Task requirements – Copy out every line of these records word for word, without changing anything.

Dataset items:

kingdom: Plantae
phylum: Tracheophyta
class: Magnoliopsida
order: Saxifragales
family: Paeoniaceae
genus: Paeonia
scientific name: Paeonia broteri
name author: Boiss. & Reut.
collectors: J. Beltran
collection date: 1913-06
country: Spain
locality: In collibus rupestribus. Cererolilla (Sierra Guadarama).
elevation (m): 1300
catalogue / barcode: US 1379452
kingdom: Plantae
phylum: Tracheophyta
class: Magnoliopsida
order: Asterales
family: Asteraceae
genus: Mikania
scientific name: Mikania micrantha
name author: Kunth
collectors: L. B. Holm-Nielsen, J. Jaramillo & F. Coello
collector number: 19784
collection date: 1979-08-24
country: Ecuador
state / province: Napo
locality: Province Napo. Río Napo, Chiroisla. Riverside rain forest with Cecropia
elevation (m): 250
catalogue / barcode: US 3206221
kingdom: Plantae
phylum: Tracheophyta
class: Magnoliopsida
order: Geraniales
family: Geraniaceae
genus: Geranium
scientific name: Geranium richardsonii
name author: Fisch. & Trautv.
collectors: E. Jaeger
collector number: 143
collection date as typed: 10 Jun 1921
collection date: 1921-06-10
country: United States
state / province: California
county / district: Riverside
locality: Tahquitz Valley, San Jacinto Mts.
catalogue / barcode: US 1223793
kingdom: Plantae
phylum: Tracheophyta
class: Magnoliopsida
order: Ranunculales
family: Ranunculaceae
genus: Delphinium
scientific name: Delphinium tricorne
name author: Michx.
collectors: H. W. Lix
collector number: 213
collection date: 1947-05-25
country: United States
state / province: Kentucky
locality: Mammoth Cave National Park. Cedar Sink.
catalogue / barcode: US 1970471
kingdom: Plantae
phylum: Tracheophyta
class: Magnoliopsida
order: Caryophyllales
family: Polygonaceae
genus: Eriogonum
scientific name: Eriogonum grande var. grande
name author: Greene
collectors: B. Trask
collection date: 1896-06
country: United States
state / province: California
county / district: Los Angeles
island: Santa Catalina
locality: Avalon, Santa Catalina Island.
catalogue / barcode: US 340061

Response for this exercise –
kingdom: Plantae
phylum: Tracheophyta
class: Magnoliopsida
order: Saxifragales
family: Paeoniaceae
genus: Paeonia
scientific name: Paeonia broteri
name author: Boiss. & Reut.
collectors: J. Beltran
collection date: 1913-06
country: Spain
locality: In collibus rupestribus. Cererolilla (Sierra Guadarama).
elevation (m): 1300
catalogue / barcode: US 1379452
kingdom: Plantae
phylum: Tracheophyta
class: Magnoliopsida
order: Asterales
family: Asteraceae
genus: Mikania
scientific name: Mikania micrantha
name author: Kunth
collectors: L. B. Holm-Nielsen, J. Jaramillo & F. Coello
collector number: 19784
collection date: 1979-08-24
country: Ecuador
state / province: Napo
locality: Province Napo. Río Napo, Chiroisla. Riverside rain forest with Cecropia
elevation (m): 250
catalogue / barcode: US 3206221
kingdom: Plantae
phylum: Tracheophyta
class: Magnoliopsida
order: Geraniales
family: Geraniaceae
genus: Geranium
scientific name: Geranium richardsonii
name author: Fisch. & Trautv.
collectors: E. Jaeger
collector number: 143
collection date as typed: 10 Jun 1921
collection date: 1921-06-10
country: United States
state / province: California
county / district: Riverside
locality: Tahquitz Valley, San Jacinto Mts.
catalogue / barcode: US 1223793
kingdom: Plantae
phylum: Tracheophyta
class: Magnoliopsida
order: Ranunculales
family: Ranunculaceae
genus: Delphinium
scientific name: Delphinium tricorne
name author: Michx.
collectors: H. W. Lix
collector number: 213
collection date: 1947-05-25
country: United States
state / province: Kentucky
locality: Mammoth Cave National Park. Cedar Sink.
catalogue / barcode: US 1970471
kingdom: Plantae
phylum: Tracheophyta
class: Magnoliopsida
order: Caryophyllales
family: Polygonaceae
genus: Eriogonum
scientific name: Eriogonum grande var. grande
name author: Greene
collectors: B. Trask
collection date: 1896-06
country: United States
state / province: California
county / district: Los Angeles
island: Santa Catalina
locality: Avalon, Santa Catalina Island.
catalogue / barcode: US 340061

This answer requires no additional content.